Nothing winds me up more than politicians working on aesthetic projects that cost taxpayers significant amounts of money. I would happily conclude in the best of times that it is a waste of money. Imagine such a back-slapping project in the midst of a national budget crisis when school budgets aren’t covering necessities for pupils, people are languishing on waiting lists for operations and the country needs severe infrastructure investment. At best politicians in charge of these projects are rampant narcissists too idiotic to realise such projects are detrimental to the bigger picture. At worst, they are deliberately wasting money and abusing their power.
If I am being completely honest Banbridge is a great town but it has the potential to be better. Local politicians seemingly share this view with me considering the “Banbridge Town Centre Public Realm Scheme”. There is plenty of “improvement” that covers aesthetic for footpaths and street lighting as well as enhanced connectivity between existing parking spaces and streets. Yet when everything is considered the project falls well short of delivering the substantial change necessary to prepare the town for the future.

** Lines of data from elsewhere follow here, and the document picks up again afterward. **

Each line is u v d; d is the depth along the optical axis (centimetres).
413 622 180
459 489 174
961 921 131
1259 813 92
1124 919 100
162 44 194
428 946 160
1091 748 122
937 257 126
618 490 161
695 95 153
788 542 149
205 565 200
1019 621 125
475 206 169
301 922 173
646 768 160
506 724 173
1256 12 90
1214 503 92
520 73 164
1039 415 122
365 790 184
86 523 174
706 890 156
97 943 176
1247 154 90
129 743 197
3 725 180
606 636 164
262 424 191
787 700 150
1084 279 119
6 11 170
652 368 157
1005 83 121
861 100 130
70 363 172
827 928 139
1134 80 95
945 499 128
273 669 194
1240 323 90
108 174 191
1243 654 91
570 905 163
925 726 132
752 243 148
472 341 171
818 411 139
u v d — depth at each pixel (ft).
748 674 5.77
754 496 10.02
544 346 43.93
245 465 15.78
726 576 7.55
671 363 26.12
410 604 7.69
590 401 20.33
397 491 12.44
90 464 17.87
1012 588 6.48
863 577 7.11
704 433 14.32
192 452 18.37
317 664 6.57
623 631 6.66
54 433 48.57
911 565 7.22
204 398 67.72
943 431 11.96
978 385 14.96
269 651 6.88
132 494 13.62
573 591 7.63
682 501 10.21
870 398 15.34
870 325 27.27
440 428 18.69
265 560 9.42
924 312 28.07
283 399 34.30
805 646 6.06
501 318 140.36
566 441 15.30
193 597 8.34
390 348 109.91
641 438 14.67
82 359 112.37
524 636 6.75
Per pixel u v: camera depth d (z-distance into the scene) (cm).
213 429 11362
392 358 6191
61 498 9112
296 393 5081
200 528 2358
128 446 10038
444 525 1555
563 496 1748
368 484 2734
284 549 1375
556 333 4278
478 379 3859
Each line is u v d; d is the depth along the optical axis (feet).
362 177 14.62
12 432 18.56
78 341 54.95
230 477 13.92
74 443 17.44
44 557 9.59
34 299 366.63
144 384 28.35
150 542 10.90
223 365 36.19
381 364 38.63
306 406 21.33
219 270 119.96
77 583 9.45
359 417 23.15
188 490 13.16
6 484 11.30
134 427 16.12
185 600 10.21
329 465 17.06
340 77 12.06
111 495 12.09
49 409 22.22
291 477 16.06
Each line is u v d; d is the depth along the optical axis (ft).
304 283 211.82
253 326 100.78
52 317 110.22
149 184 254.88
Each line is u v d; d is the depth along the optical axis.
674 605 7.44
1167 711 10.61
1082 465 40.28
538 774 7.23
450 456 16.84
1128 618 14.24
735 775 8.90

There are major problems facing Northern Ireland and town improvements could go some distance to tackling them. The most pressing issue is health. Sedentary lifestyles are unnecessarily increasing the pressure on a public health service that cannot cope. So why not emphasise walking or cycling through the town instead of driving. Introduce a pedestrianised high street and implement cycle lanes throughout the town and connecting roads. This would encourage people to get the minimum recommended amount of exercise a week as per NHS guidelines. Moreover, since there would potentially be less driving through the town there would be a positive impact on the environment. Before the idea is rejected as nonsense consider that many towns throughout the world have pedestrianised high streets. There is a retail apocalypse affecting high-streets globally with the advent of e-commerce and economic conditions have a greater impact on footfall. Rather than simply “nipping into the shop” because it is there conditions dictate whether an individual can do that in the first place. Do not dismiss this idea with outdated and overly simplified arguments because that is not how these things work. Any improvements or restructuring must address the problem while providing a multi-faceted solution to maximise the impact of public expenditure.
Banbridge could be so much more and the myopic project forwarded by the ABC council is restraining Banbridge from fulfilling its potential and leading the charge against the issues we face as a country.